Task to complete ::
Scan the records below for the line containing "right elbow: (570, 562)" and the line containing "right back paw: (308, 772)". Copy both, plus every line between, exactly.

Entries shown ::
_____

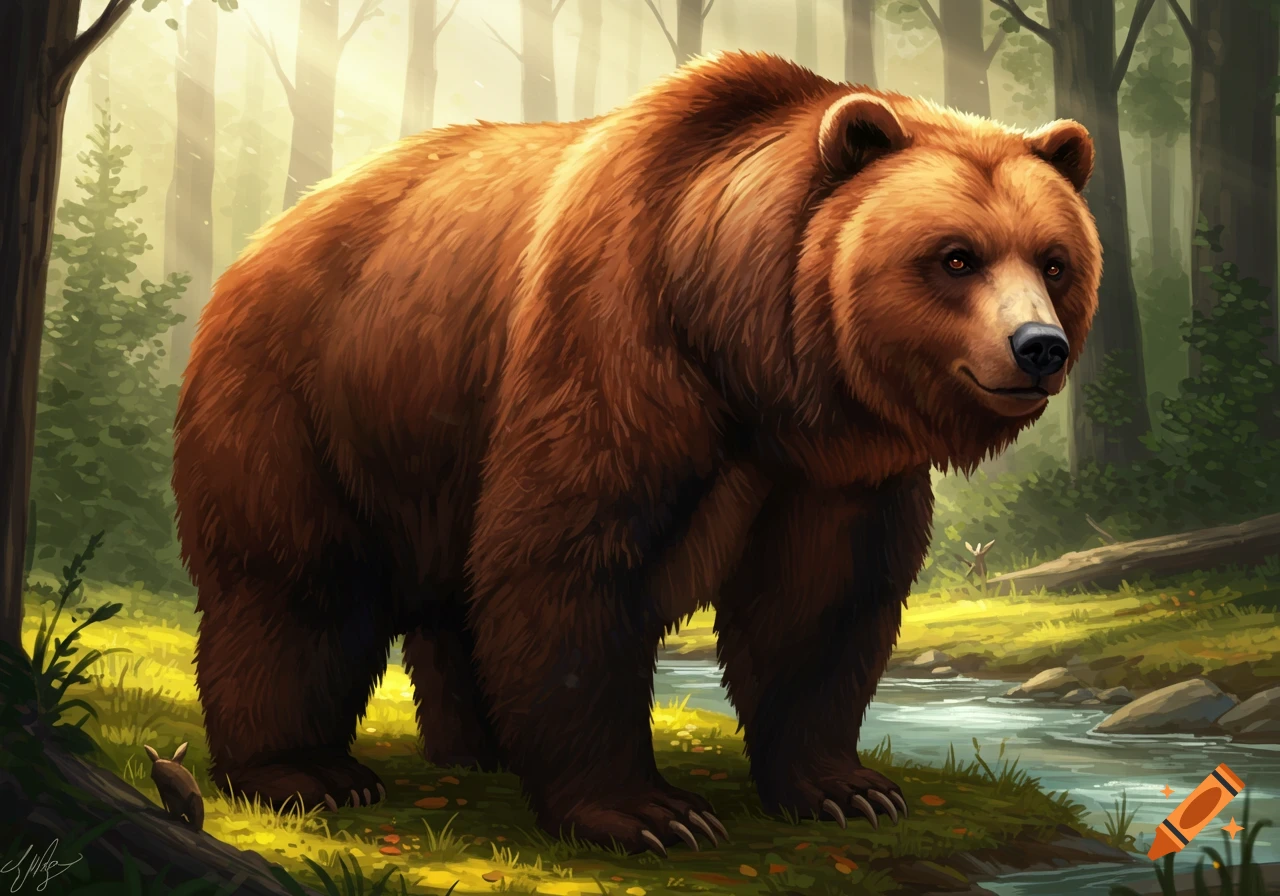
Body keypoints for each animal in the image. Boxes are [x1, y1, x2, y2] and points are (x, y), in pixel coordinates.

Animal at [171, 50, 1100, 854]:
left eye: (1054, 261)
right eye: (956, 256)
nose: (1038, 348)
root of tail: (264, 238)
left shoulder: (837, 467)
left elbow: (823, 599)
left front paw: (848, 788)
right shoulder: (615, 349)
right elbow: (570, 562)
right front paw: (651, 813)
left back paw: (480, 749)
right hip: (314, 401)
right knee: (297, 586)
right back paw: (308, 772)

_____

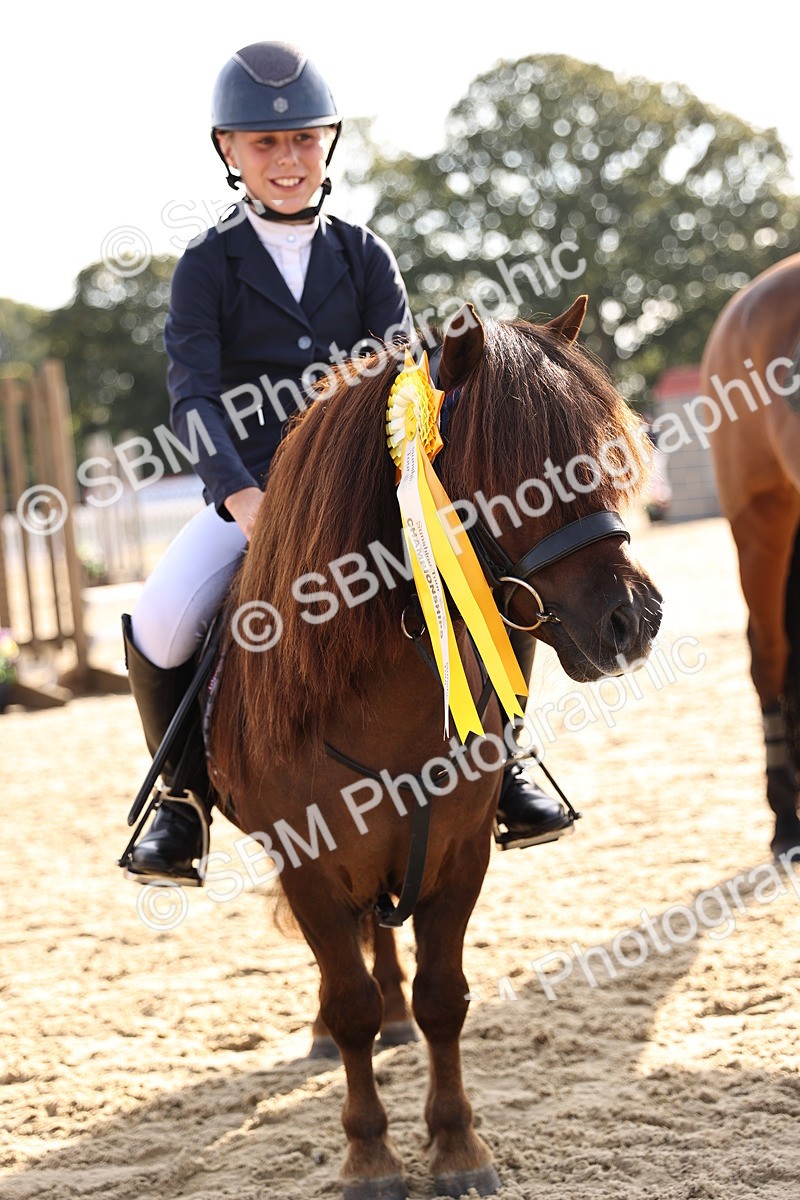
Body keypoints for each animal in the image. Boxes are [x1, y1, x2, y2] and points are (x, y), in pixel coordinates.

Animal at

_____

Answer section ::
right elbow: (570, 562)
right front paw: (651, 813)
left back paw: (480, 749)
right hip: (314, 401)
right knee: (297, 586)
right back paw: (308, 772)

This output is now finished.